The word and the rose: tokens of love
The legend says that when St George killed the dragon to save the princess of Lydda, a rose tree grew from the blood of the dragon. St George gave the most beautiful of all roses to the princess. On April 23, St George’s day, patron of Catalunya, a tradition started long ago in which Catalan men give a rose to the woman they love. Then during the Renaixença catalana, a XIX century cultural movement to recover the Catalan heritage, the act of offering a book on the same day as a reciprocal gift for the rose was established as part of the “Tradició de Sant Jordi” (St George’s tradition).
La “Diada de Sant Jordi”, April 23, is for most Catalans the most significant and beautiful day of the year. My memories of Sant Jordi are of sunny skies, people everywhere roses in one hand, the hand of their lover in the other and looking at books on the street stands that bookshops put for the occasion. Living outside of my country, it is the one I remember with most fondness as being the most beautiful day to be in Catalunya.

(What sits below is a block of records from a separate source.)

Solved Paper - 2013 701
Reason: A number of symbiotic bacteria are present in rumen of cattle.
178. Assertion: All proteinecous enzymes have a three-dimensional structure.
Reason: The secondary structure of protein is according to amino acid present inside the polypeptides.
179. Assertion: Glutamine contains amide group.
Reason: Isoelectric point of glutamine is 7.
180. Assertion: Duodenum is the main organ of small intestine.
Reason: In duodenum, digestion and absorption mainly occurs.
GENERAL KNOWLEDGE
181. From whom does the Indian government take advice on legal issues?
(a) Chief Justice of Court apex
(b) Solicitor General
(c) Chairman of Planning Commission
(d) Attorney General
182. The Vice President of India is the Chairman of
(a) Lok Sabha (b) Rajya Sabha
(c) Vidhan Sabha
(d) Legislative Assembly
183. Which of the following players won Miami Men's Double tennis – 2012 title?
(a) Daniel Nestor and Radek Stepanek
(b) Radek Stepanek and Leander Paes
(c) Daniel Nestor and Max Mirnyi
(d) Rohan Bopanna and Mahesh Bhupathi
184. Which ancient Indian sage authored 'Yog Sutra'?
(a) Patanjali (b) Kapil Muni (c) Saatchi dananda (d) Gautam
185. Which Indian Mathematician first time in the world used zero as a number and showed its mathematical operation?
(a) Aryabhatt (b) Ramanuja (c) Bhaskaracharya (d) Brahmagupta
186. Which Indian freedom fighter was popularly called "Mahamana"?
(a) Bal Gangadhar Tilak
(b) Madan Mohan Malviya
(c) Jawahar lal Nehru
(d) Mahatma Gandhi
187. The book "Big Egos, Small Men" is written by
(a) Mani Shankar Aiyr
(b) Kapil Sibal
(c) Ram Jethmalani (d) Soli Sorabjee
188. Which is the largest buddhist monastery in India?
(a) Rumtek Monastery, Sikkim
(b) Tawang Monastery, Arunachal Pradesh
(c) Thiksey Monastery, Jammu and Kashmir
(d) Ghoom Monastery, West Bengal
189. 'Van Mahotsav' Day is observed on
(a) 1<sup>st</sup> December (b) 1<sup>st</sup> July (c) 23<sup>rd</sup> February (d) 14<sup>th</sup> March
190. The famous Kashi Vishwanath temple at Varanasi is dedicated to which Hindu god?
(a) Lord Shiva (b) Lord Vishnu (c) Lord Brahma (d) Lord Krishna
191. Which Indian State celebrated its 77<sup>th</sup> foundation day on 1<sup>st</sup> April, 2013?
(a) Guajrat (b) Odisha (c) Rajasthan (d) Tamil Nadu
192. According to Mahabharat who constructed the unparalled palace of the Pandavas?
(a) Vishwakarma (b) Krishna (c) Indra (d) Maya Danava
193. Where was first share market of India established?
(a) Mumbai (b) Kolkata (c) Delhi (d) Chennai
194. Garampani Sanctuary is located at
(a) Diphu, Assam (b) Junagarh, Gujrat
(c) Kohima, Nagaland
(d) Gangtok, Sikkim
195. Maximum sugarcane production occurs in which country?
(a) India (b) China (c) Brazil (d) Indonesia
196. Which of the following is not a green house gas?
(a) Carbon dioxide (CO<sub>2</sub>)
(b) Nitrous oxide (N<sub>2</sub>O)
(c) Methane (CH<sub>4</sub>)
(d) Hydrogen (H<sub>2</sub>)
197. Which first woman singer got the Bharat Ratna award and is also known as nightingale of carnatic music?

This day also represents a reality I’ve been talking about in some of my latest posts. The continuity and complicity of reason and emotions. The book is the reason and the rose the emotions. They are both inseparable. Today, books and roses are exchanged indistinctly, to lovers, family and friends. The word and the flower become tokens of love expressing our complex nature of logic and feeling. A symbol for the emotional revolution.